Playing our part
by the editor
THE MAIN question today for supporters of Irish unity in Britain is how to maximise support for the Irish peace process over here and to extend our influence over government thinking and policy in these key areas.
The signing of the Good Friday agreement and the setting up of the Belfast assembly has firmly shifted the locus of political activity and campaign work back to Ireland, and rightly so.
Yet, we must not allow ourselves to lose sight of the fact that the British government retains overall political, economicand military control over the six counties and maintains partition.

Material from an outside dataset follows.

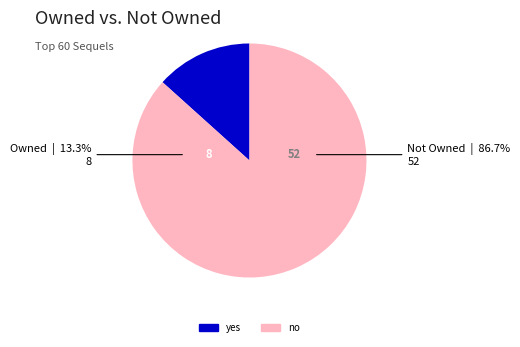

Rank the categories by value from lowest to highest.

yes, no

Campaign strategies of the past, including the lobbying of MPs, are noticably less effective today, than they were in yesteryear. In part, the blame for this is down to changes within the British Labour Party, which have minimised the impact of both grass-roots campaigners and members of parliament, reduced the influence of trade unions and have ensured that political control of the party is retained within a small stratum at the top.
However, part of the blame rests with us in the solidarity movement for not having sufficiently taken into account the new circumstances. While there can be no doubt that the election of a Labour government with an unassailable majority has been central to advancing the Irish peace process -- particularly through the signing of the Good Friday agreement -- too many saw this as a signal to end their involvement in solidarity work.

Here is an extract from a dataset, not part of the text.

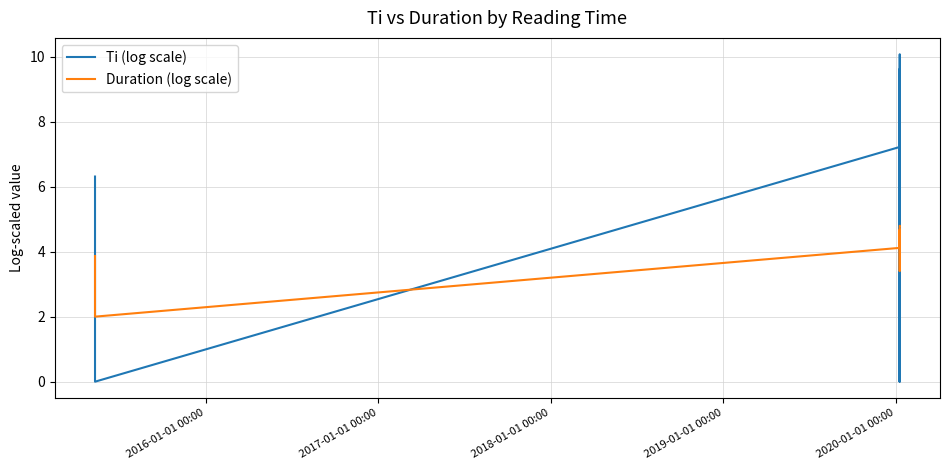

Which series has the largest range (max minus min)?

Ti (log scale)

The reality is that the reform process brought about by the agreement is constantly under attack from unionism and entrenched opposition from within important sectors of the British state -- most notably from the military establishment and key elements within the myriad and powerful security and intelligece agencies.
As supporters of Irish unity and the Irish peace process we need to take stock and rejuvenate our campaigns. An important part of this must include convincing people in Britain that sitting back and waiting for our government to fulfill its obligations is not an option.
Forswearing the oath
AMID THE hot air generated over the British government's decision to drop its opposition the Sinn Féin MPs taking up their legitimate entitlement to allowances and office facilities at Westminster has been the emergence of a long-overdue debate over the requirement for newly-elected MPs to swear an oath of allegiance to the British monarch before taking up their seats.

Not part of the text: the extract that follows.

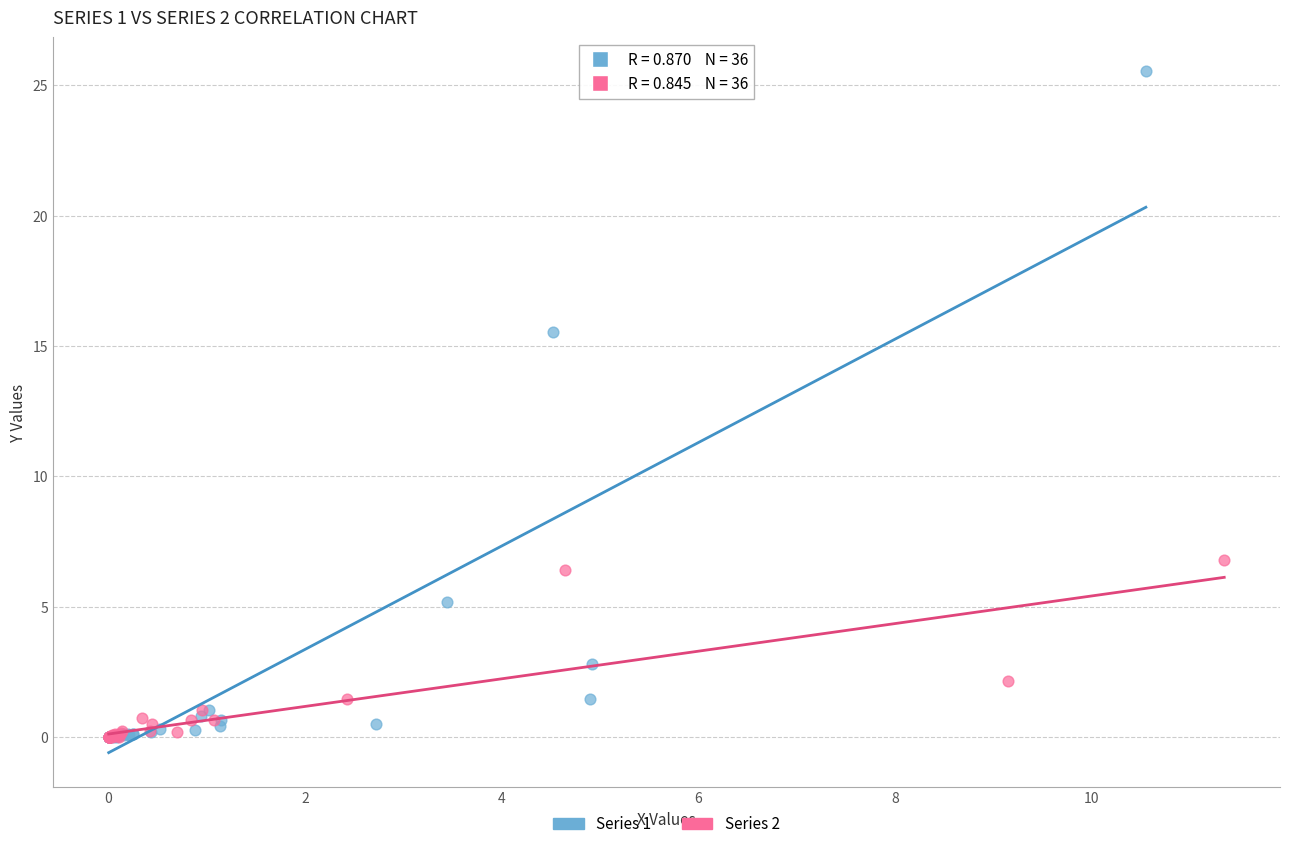

Which series has the largest Y range (max minus min)?

Series 1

Despite what some people would like us to believe, it matters not one jot that Sinn Féin MPs have made it clear that they would refuse to take even an amended oath and have no intention, ever, of sitting at Westminster.
What growing numbers of democrats and republicans in Britain find so objectionable is the requirement for elected members of parliament to swear allegiance to an irrelevant royal head of one of the country’s most dysfunctional families, whose personal wealth is nothing short of an obscenity.
You do not have to be a committed revolutionary to believe that the primary allegiance of members of parliament should be to the constituents who elected them in the first place. What matters to them is that their MP represents their individual and collective interests to the best of his or her ability and carries out his or her duties inside and outside of parliament with integrity and honesty.
The campaign for changes to the parliamentary oath could unite people across party and class lines and should be supported by all those who wish to see British parliamentary democracy unfettered from the chains of unseemly royal association.